Problem – Set out the lines of the items below as a numbered list, starting at the first line and ending at the line that contains "name author: (Pursh) Nutt.". Leave out any blank lines.

Data extract –
══════════════════════════════

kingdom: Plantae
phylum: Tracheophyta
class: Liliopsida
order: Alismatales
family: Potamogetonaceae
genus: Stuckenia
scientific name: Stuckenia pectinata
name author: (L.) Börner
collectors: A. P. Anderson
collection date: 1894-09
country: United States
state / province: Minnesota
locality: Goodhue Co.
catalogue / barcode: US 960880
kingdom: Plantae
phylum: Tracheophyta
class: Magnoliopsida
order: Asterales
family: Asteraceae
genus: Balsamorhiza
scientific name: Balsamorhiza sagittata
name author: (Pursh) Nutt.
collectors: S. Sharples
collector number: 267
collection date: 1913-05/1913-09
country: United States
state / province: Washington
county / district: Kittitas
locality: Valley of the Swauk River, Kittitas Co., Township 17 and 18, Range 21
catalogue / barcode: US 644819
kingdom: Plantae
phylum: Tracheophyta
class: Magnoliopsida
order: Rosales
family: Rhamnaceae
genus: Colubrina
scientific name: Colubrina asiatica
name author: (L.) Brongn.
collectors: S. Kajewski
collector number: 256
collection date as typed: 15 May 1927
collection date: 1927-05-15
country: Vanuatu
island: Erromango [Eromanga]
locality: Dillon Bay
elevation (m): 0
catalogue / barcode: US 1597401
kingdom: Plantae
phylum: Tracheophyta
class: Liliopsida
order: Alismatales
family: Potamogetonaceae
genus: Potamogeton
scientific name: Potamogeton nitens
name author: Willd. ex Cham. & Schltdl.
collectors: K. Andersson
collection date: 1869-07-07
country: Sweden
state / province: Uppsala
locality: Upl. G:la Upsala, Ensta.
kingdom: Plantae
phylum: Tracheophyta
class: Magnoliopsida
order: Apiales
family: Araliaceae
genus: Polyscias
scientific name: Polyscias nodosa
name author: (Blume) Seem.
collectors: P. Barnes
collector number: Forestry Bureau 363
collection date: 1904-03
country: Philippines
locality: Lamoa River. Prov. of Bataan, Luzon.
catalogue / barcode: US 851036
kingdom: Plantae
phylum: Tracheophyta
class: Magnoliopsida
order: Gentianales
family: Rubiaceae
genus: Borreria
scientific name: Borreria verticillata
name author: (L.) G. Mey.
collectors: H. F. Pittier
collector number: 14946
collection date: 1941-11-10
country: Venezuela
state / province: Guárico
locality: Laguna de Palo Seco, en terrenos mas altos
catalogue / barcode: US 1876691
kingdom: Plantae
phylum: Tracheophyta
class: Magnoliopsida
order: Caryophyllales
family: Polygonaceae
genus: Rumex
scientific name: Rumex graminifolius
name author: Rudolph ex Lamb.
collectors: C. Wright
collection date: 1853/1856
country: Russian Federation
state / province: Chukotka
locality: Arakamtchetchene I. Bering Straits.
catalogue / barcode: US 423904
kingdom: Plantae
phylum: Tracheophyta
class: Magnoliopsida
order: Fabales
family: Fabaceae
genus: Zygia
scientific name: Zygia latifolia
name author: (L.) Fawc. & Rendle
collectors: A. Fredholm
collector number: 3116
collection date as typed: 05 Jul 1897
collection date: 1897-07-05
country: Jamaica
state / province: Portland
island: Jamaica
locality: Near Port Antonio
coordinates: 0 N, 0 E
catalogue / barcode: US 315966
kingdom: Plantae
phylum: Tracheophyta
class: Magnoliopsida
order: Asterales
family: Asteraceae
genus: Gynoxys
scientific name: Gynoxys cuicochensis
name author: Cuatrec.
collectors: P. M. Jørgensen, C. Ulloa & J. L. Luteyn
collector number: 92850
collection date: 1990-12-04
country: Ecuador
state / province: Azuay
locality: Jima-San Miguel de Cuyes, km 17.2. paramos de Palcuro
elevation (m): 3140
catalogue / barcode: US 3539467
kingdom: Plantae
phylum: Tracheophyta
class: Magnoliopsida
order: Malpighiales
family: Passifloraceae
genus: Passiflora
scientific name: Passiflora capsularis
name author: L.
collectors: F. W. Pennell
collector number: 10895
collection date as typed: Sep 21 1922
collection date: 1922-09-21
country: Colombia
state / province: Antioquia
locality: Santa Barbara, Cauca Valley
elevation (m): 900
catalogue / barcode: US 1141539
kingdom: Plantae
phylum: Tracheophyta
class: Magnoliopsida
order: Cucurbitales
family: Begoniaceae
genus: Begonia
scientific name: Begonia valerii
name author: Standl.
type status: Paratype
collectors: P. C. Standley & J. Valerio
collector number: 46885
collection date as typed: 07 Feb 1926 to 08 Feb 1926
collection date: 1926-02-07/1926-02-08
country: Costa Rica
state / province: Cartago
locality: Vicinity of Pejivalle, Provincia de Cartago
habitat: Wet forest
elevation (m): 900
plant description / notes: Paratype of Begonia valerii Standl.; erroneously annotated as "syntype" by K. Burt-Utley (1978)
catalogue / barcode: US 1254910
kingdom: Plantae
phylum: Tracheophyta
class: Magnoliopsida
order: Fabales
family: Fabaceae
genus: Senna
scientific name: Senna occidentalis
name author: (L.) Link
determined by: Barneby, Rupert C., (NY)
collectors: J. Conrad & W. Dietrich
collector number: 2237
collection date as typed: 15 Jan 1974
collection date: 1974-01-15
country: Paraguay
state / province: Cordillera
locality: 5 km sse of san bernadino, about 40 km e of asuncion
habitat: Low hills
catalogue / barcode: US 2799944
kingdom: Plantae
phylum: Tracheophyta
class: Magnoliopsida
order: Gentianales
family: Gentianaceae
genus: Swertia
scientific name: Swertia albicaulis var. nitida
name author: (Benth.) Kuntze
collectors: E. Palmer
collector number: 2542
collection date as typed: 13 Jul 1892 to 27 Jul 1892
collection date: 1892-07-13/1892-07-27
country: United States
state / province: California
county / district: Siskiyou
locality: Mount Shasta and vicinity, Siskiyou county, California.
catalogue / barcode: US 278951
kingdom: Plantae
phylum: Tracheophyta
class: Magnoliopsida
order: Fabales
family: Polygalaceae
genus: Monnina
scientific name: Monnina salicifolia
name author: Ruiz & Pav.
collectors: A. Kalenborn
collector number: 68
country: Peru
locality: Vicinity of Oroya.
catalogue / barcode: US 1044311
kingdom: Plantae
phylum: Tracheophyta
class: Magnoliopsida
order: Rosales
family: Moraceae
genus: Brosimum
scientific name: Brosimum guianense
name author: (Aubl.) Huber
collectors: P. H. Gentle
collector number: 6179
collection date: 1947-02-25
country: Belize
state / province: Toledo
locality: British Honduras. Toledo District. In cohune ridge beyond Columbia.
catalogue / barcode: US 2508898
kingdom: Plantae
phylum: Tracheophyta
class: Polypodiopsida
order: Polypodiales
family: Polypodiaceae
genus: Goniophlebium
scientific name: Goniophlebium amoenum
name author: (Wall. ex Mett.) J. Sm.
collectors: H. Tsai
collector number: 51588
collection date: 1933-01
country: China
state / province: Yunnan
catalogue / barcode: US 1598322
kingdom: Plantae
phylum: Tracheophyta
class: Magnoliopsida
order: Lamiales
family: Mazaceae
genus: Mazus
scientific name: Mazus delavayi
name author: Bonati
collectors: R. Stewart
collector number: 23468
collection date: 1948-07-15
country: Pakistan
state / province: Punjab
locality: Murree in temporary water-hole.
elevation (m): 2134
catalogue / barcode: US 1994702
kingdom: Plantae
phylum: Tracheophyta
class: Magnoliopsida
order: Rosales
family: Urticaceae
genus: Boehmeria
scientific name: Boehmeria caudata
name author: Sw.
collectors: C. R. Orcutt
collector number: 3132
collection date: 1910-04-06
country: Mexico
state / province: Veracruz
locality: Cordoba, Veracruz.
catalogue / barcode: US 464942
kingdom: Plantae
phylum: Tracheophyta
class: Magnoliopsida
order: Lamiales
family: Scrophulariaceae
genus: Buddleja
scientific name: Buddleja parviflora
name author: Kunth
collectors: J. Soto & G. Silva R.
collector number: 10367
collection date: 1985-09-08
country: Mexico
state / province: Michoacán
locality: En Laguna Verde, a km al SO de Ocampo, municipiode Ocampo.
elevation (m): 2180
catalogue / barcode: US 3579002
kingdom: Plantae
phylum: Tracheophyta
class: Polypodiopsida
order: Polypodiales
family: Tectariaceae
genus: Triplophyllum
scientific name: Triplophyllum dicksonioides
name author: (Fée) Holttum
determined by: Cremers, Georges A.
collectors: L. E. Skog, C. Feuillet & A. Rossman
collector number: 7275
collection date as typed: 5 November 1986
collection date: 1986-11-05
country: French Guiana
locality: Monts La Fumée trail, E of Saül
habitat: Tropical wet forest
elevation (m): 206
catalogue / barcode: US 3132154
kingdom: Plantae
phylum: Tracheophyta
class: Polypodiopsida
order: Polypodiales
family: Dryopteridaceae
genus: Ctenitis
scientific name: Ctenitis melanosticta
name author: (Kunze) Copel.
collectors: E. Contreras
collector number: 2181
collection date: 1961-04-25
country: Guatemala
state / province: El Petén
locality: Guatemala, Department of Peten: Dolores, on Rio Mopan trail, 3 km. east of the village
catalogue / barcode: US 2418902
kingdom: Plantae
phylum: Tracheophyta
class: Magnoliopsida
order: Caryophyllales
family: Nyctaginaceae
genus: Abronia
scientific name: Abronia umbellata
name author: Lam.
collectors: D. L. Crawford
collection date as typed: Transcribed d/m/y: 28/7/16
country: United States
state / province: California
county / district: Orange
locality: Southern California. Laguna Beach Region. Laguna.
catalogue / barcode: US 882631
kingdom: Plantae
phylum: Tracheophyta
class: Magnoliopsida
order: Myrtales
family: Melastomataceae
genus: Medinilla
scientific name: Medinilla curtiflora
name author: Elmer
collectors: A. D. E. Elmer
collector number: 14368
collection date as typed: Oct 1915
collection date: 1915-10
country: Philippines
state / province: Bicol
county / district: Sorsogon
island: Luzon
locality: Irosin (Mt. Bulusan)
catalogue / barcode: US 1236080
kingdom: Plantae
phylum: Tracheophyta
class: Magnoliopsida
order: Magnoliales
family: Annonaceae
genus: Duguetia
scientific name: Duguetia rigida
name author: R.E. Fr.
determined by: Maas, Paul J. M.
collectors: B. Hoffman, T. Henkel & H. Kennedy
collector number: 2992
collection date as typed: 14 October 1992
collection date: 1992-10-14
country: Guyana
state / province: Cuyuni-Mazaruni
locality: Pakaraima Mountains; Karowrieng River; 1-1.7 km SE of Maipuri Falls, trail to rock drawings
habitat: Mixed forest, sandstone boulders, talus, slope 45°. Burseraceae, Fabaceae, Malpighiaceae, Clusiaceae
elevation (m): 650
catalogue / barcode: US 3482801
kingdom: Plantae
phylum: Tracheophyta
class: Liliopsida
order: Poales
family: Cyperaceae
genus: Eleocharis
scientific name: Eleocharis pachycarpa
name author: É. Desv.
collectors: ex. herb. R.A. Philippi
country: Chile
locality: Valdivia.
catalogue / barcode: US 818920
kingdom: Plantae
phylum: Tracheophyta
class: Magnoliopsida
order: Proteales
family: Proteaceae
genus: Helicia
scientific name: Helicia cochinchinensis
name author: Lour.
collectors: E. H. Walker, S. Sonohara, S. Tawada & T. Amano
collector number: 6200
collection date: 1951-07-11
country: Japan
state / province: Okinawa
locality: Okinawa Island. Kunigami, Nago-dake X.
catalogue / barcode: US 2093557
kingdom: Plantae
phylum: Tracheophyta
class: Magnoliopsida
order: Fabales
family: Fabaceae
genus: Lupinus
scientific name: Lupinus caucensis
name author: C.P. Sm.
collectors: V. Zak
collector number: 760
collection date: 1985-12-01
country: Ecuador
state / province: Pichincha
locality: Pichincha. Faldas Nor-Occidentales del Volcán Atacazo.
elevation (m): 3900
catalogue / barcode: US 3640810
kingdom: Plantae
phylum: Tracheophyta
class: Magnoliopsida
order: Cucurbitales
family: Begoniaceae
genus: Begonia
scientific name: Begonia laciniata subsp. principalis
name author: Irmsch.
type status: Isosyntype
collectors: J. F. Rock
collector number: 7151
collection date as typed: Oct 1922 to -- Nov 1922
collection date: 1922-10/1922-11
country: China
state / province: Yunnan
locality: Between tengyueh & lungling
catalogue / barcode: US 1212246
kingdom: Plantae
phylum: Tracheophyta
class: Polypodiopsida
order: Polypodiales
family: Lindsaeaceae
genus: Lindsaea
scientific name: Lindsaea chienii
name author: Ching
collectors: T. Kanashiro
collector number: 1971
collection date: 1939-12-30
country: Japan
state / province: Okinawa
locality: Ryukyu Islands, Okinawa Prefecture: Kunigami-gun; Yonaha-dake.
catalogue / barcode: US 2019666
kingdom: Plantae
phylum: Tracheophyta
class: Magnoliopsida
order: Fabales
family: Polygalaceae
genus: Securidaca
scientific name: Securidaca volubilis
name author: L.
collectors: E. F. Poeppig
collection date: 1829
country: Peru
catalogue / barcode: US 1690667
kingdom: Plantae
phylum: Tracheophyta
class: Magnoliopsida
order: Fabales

══════════════════════════════

Task result –
1. kingdom: Plantae
2. phylum: Tracheophyta
3. class: Liliopsida
4. order: Alismatales
5. family: Potamogetonaceae
6. genus: Stuckenia
7. scientific name: Stuckenia pectinata
8. name author: (L.) Börner
9. collectors: A. P. Anderson
10. collection date: 1894-09
11. country: United States
12. state / province: Minnesota
13. locality: Goodhue Co.
14. catalogue / barcode: US 960880
15. kingdom: Plantae
16. phylum: Tracheophyta
17. class: Magnoliopsida
18. order: Asterales
19. family: Asteraceae
20. genus: Balsamorhiza
21. scientific name: Balsamorhiza sagittata
22. name author: (Pursh) Nutt.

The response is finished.